2. As I indicated earlier, most churches do not have a good system or process for tracking real costs of preventive maintenance. If you do not track and document life cycle costs and the costs of preventive maintenance (PM) vs. repairs, how will you be able to determine if you are spending too much on repairs? How will you be able to determine if $1,000 a year of PM could extend the life of an asset by say 5 years. For example, if you could spend $1,000 a year to extend the life of a 10 ton HVAC unit (that would have a replacement cost of about $20,000), would that be wise stewardship? But if you are not looking at your assets from that perspective, how will you ever know. I am sure you have heard the saying that “Knowledge is Power.” In this case knowledge if is more than “power”, it is wise stewardship.
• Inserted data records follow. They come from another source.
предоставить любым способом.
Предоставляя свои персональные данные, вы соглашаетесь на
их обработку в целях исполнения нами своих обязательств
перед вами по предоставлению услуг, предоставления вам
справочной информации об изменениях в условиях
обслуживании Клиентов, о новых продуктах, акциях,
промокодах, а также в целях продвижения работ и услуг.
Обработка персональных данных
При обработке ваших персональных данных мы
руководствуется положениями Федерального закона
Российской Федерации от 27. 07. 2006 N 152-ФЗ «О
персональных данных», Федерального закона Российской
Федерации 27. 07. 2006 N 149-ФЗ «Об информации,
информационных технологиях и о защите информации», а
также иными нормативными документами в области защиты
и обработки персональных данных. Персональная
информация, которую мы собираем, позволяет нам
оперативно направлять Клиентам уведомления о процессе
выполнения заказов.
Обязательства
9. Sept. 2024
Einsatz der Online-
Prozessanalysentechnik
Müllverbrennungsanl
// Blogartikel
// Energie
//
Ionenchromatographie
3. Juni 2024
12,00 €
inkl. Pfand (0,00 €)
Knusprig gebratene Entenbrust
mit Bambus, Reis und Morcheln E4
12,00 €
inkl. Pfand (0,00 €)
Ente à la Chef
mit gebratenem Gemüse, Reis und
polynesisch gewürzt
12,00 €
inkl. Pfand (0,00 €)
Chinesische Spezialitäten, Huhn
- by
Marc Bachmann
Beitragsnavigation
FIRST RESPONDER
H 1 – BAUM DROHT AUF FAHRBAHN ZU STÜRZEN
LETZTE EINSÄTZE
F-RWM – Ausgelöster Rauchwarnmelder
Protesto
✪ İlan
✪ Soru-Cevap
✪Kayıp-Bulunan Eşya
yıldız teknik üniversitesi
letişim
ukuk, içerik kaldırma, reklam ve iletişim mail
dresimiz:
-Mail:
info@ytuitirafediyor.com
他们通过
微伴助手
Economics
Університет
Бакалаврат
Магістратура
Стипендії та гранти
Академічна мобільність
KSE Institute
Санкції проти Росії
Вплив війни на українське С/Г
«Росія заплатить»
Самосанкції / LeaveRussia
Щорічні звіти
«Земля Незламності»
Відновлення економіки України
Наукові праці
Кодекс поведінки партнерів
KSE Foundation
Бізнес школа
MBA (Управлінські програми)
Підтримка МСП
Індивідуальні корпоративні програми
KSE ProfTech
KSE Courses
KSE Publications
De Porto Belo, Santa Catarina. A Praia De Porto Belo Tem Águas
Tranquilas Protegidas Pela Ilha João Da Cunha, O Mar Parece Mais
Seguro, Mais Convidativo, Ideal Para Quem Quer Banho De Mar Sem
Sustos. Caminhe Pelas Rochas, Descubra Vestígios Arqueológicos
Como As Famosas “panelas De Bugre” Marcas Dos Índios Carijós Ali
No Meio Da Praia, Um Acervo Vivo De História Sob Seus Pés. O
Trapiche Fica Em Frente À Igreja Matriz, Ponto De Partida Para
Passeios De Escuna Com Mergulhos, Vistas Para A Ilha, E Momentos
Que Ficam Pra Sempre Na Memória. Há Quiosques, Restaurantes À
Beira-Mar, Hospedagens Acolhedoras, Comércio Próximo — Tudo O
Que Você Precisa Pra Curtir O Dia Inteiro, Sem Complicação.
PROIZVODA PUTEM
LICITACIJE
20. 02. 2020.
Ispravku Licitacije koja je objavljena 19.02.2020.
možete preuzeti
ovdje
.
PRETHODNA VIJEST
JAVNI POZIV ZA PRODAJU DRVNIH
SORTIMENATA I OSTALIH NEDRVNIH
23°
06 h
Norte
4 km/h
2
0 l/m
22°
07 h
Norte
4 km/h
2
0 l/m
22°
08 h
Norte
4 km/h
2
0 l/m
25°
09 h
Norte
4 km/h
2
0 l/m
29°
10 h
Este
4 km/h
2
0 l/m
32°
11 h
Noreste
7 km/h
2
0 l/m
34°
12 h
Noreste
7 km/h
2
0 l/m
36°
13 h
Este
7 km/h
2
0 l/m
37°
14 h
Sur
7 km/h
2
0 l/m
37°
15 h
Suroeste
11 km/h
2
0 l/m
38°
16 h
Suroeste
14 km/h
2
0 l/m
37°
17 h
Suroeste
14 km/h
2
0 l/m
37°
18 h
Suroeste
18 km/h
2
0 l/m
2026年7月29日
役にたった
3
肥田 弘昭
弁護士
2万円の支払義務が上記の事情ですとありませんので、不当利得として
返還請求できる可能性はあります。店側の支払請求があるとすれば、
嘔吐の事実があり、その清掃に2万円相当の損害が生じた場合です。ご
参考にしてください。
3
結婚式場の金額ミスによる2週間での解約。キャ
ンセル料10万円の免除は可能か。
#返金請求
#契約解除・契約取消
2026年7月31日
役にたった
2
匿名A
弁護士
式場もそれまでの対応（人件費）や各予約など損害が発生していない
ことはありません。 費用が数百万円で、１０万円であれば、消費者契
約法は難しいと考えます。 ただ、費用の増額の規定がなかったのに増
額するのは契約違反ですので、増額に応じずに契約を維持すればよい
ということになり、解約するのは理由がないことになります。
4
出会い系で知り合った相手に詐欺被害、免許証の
> CHALLENGE #1: SAVING MONEY
1. How many times in this past year have you called a vendor to address an issue to later find out it was the wrong vendor, as a result, you had to call someone else? Did you have to pay both companies even though the first vendor was the wrong one? “We have stained ceiling tiles so it must be a roof leak.” is a claim of church leaders that is repeated far too often. While a leak in the roof is a possibility, it could also be a plumbing leak or a fire sprinkler leak or an HVAC condensation drain/pan leak. In order to know who is the right vendor to call so that you only pay for the RIGHT service, your facilities team must be able to recognize and evaluate these issues and make a determination based on that evaluation. Now, I am not suggesting that you (or anyone for that matter) will get it right every time, but if you can reduce your service calls by even one, that is real dollars saved.
2. Warranty calls can be a real irritant…particularly if you have vendors that do not live up to the warranties they committed to provide. But as above, prudence and diligence to understand what labor and materials are under warranty can save the church real dollars. Warranty items are not just associated with new construction or new equipment, although that is the most common. Most labor performed on repair services should have some level of warranty unless expressly agreed to otherwise in writing. When a vendor gives you a quote and you agree to use their service, ask them to include their warranty provisions on the quote that you both sign. GET IT IN WRITING!!!! While verbal warranties “might” hold up in a legal battle, written is always better and gives you the documentation to enforce the warranty with that vendor or possibly their suppliers/manufacturers. Don’t just give in and pay for warrantied work because it is too much of a hassle. There may be emergency situations where you have to involve another vendor to remedy the situation, but keep records or your attempts to resolve the issue with the warranted vendor as well as your costs from the performing vendor and work to collect these funds after the emergency has passed. Again, these are resources that God has entrusted to us…do not take them lightly.
The above only scratches the surface related to the challenges FM’s face every day. It is a huge responsibility to be entrusted with these resources. Be Intentional!